• _Study text_
========

Friday, May 20, 2005

So Much For What They Stand For

Via Instpundit comes this link to John Cole's lament over the Republicans:
Let's run through the checklist:

Federalism- nope, don't need it.

Limited Government- nah- useless.

Fiscal Responsibility- forget it- outdated.

Tradition?- Whatever, loserboy.

Fair play?- For credit card companies, not for you.

State's rights- a quaint idea.

Separation of Church and State- Fuhgeddaboutit!

Limiting entitlement programs- nonsense!

Compassionate conservatism- meaningless buzzwords.
You'll have to read the original post to get the supporting links and further remarks.

And yet this doesn't mean I'll ever support a Democrat. With a Republican, there's at least a chance that we'll get the occasional spasm of party principle that means smaller, limited government, less spending and less intrusion. That never happens with the Democrats. They are the party of The State, Big Momma, Big Brother.

The questions are these: How do we cripple the Democrats for a generation or two? How do we get the Republicans back in line? How can we get more than two parties into the American national political system?

========

• _Directions_
**1)** Decide whether each statement agrees with the blog post, answering yes or no and quoting the words that settle it: (a) The author says he will never support a Democrat. (b) The checklist calls compassionate conservatism a quaint idea. (c) The author describes the Democrats as the party of limited government.
**2)** Reproduce the part of the blog post starting at "Limited Government- nah- useless." and ending at "not for you.".
Use only the blog post to answer.

• _The data_
========

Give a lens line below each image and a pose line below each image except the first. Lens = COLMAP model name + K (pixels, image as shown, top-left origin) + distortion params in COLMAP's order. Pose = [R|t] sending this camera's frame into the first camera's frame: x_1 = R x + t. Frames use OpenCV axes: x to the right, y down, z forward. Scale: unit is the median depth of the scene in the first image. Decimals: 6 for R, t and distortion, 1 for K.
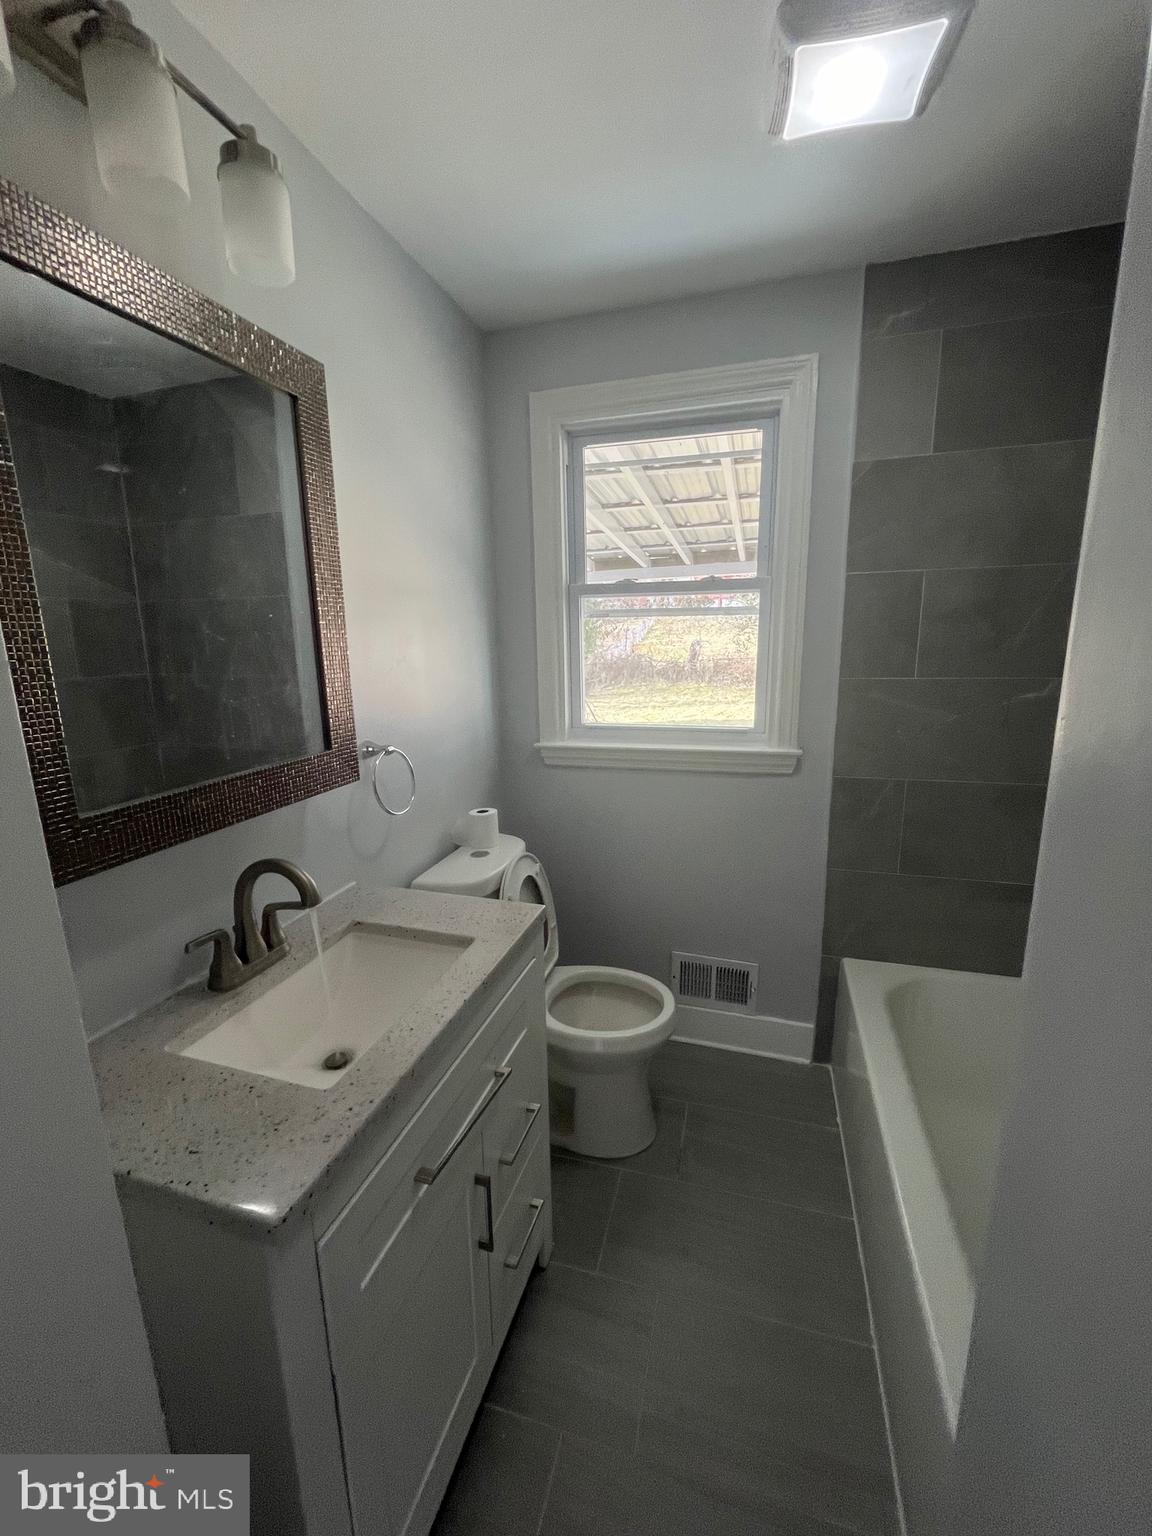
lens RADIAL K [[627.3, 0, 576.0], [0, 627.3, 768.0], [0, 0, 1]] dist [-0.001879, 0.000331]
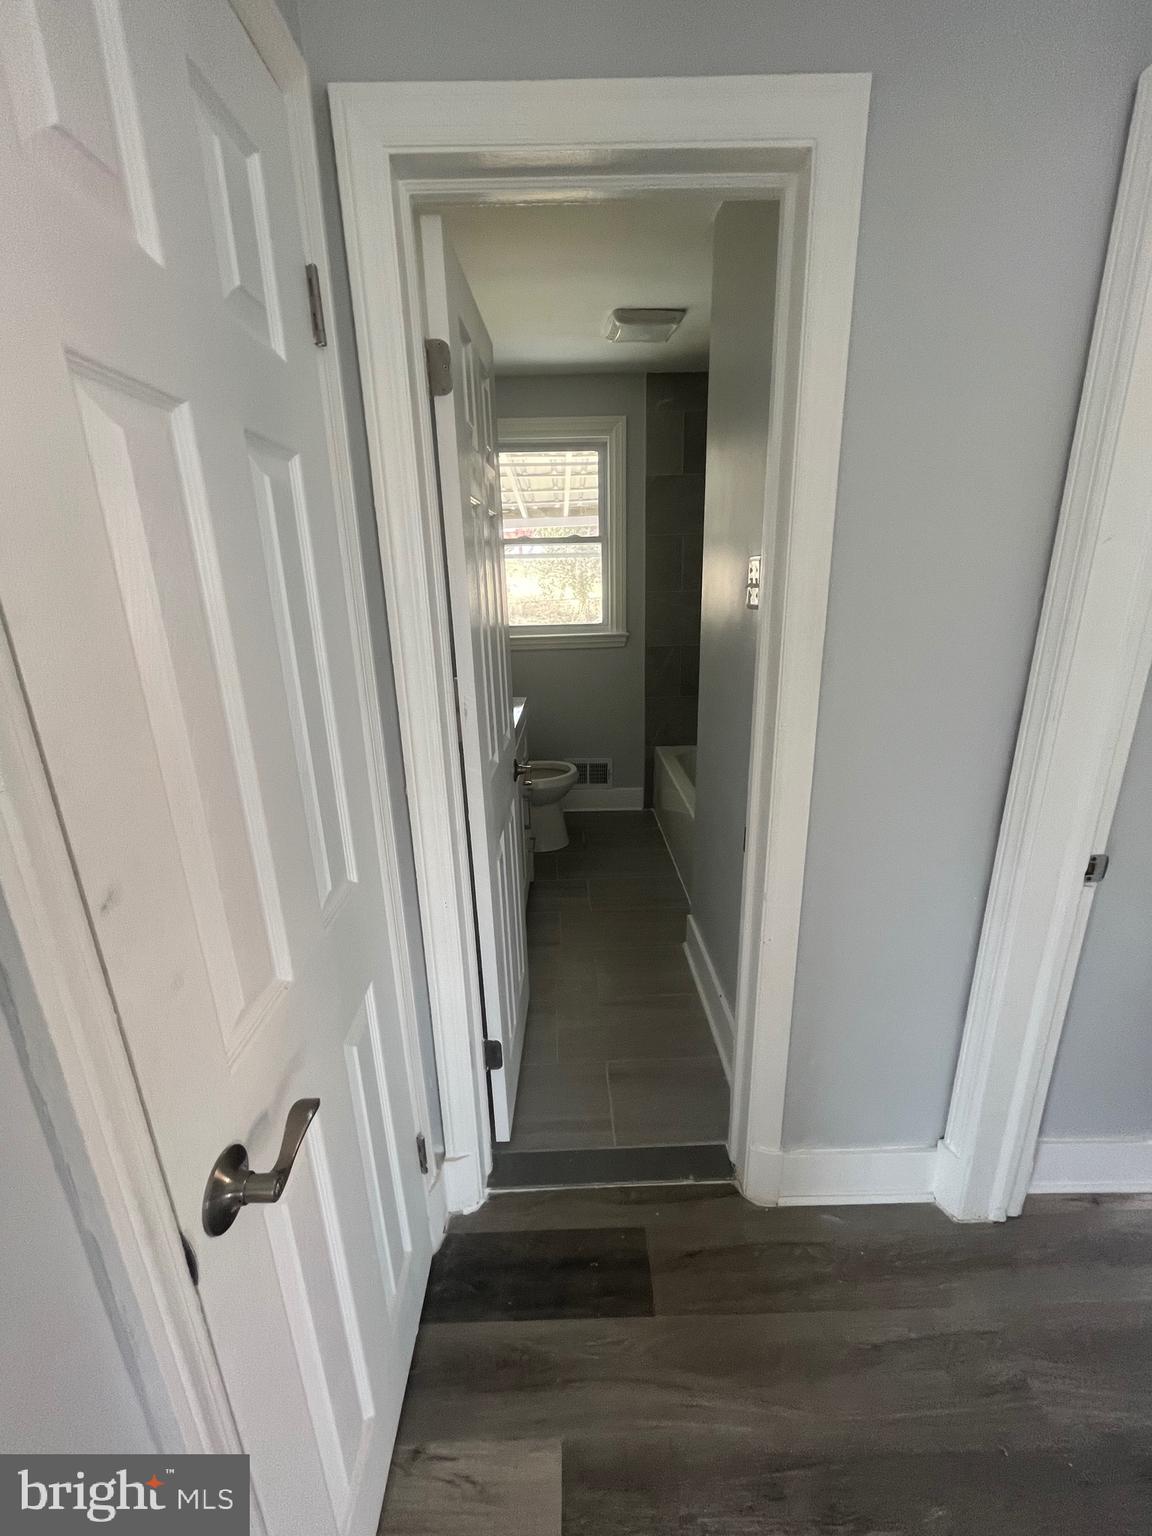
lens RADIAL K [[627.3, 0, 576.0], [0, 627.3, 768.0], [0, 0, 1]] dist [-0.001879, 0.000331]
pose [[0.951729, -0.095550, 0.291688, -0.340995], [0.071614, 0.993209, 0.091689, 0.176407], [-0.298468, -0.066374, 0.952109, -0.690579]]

========

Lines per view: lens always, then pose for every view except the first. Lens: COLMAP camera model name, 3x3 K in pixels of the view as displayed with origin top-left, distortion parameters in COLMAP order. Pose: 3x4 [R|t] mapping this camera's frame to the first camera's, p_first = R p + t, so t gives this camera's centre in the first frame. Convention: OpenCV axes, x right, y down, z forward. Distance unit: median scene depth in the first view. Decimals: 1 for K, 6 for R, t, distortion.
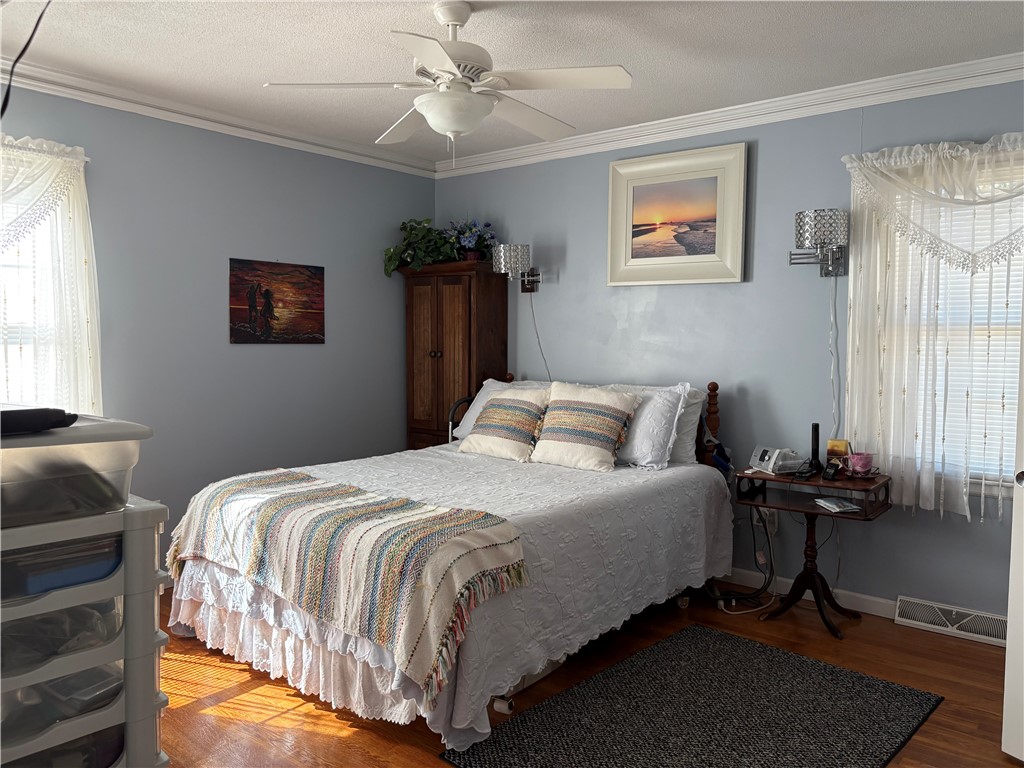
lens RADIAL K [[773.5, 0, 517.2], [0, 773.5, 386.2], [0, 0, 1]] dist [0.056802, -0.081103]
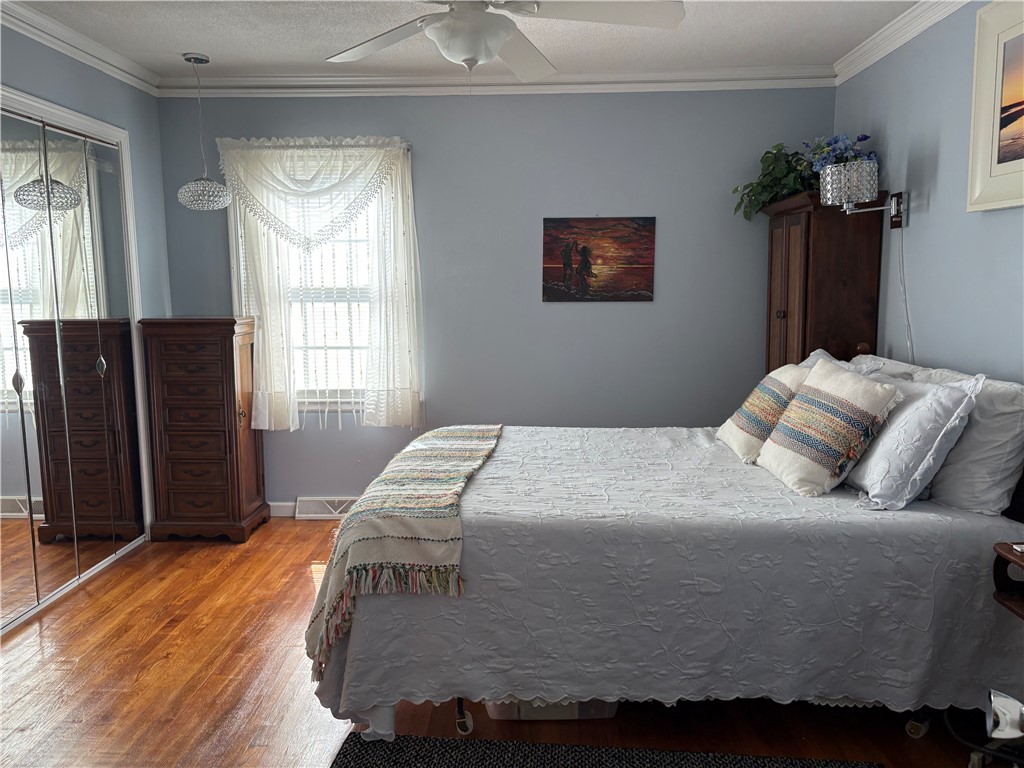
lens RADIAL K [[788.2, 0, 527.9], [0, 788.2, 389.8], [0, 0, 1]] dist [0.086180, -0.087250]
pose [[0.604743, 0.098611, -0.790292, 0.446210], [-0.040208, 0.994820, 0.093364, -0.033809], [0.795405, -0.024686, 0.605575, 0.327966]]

========

• _Answers provided_
**1)**
(a) Yes: "And yet this doesn't mean I'll ever support a Democrat."
(b) No: "Compassionate conservatism- meaningless buzzwords."
(c) No: "They are the party of The State, Big Momma, Big Brother."

**2)**
Limited Government- nah- useless.

Fiscal Responsibility- forget it- outdated.

Tradition?- Whatever, loserboy.

Fair play?- For credit card companies, not for you.